C’e anche la vercellese Ilaria Genatiempo tra i tanti firmatari del comunicato scritto da Attrici Attori Uniti, una comunità di lavoratrici e lavoratori dello spettacolo che hanno sentito la necessità di unirsi e creare un terreno di confronto su temi fondamentali che li riguardano.
In questi mesi di pausa forzata dai set e dai palcoscenici, le attrici e gli attori sono stati costretti a interrogarsi sulla loro professione, non soltanto a livello artistico, ma anche e soprattutto come categoria di lavoratori i cui diritti non è detto siano sempre garantiti.

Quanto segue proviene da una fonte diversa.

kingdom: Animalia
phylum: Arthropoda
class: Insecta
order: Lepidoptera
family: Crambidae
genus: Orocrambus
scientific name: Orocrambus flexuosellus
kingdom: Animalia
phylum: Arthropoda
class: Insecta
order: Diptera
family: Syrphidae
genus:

Per fare fronte comune A²U si è organizzata in tavoli di lavoro che trattano diversi argomenti, restando coesi al fine di attuare una rivoluzione nel mondo dello spettacolo, attraverso un dialogo con il Ministero per i Beni e le Attività culturali e per il Turismo.
Quello di Ilaria Genatiempo, attrice vercellese da ormai oltre dieci anni di stanza a Roma, diplomata all’Accademia “Silvio D’Amico”, che ha all’attivo numerose interpretazioni a teatro, al cinema e in televisione, è un caso emblematico, simile a quello di tanti altri suoi colleghi.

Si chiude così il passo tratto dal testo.